In the library of Imladris, Parnard read, he studied, he reflected. He might have taken too much notice of one aspect of history, and too little of another, but that is the way of those who are looking for something to validate their beliefs. He did not find what he was seeking, and succeeded only in upsetting himself.
The Noldor are an ancient and wise people: they did all, or nearly all that was possible, in the conditions of their time, to obtain the right result, achieving it with all the single-mindedness that characterize the strong-willed. Yet something always went wrong. Events never worked out as they should, and the Noldor certainly did not produce the results that their leaders seemed so certain of securing. Their methods were violent, bloody. Diplomacy was a mystery to them, reasoned Parnard, because they were unused to it, being a warlike people, and so insular, and not needing to forge alliances with other peoples for their safety - peoples they deemed weak and inferior to themselves, because they were. And so is it any wonder that these Noldor never bothered to improve and expand their art of statecraft? There is no need for diplomacy, when one has the stronger arm.

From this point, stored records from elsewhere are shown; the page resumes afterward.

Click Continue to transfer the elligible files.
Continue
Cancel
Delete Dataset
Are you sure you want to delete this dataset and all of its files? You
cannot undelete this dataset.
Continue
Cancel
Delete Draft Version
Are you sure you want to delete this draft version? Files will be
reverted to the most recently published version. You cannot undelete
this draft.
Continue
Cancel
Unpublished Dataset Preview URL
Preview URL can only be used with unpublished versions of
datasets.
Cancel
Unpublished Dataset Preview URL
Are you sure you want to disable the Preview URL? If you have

But was it not strange how they were unable to learn from their errors of the past, and doomed themselves, time after time, and those they strove against, to the most violent destruction? Weapons are easy to take up, when facing a terrible enemy, but how hard it is to put them down again! Is it any wonder that mistakes were made? When the Sons of Fëanor launched their war against the Enemy, they did not realize that they would succeed only in violently destroying the people of the lands they found themselves in, and producing results expected neither by themselves nor by their enemies.

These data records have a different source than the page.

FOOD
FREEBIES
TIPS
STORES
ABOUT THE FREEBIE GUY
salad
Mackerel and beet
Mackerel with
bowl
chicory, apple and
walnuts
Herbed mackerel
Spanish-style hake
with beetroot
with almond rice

How tremendous it is to take up arms against one’s brother, and insist that it is necessary, and say that any other course would prove useless, a feeble resort for those who cannot face the truth! And then to call those who shrink away faint-hearted or foolish, those who separated themselves from the Noldor and their unending wars, and deceived themselves into thinking that all was peace and happiness and benevolence, and that their own kindly and provincial modes of life would go on forever, when, in fact, some terrible upheaval, some massive stroke was about to fall!

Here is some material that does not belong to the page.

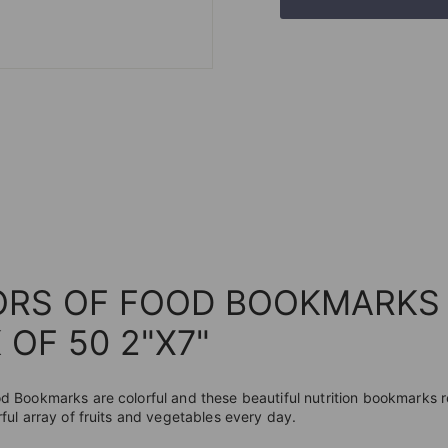
ORS OF FOOD BOOKMARKS
 OF 50 2"X7"
od Bookmarks are colorful and these beautiful nutrition bookmarks
rful array of fruits and vegetables every day.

Those are my people, Parnard thought uncomfortably, hiding away in a decayed wood, ignorant of the wide world outside its borders, and the dastardly acts of the Enemy. When did we disregard the encroaching Shadow, or the men cutting down our trees? So many of us pay little heed to the doings of Men – it is wrong and dangerous! Perhaps if we understood their hearts better, we could find some among them with a proper temper, wise and strong, willing to fight with us. It seems clear, from the ancient histories, that the most successful among us have obtained their results by working with Men. But the differences between our peoples are as vast as the Sea, and these differences have affected the fortunes of our two peoples to a prodigious degree, and now we are estranged.
It is said that the Secondborn understand the wicked nature of the Thing with which we fight, because it is akin to them in spirit, and this is why so many Men serve the Shadow. Yet perhaps it is the belief of this ‘understanding’ that is the problem: the Noldor became obsessed, and were incapable of obtaining what they desired, whereas a Man (aided by Elves, it is true) succeeded. Why? It is difficult to pinpoint. Judgment, skill, sense of timing, all of these invite a propitious result. But there is something else beyond the obvious. What elements have we Elves overlooked in our calculations, what apparently trivial, yet profoundly important affairs have passed under our very noses, and remain unnoticed, by attempting to separate our destinies from the fate of Mankind?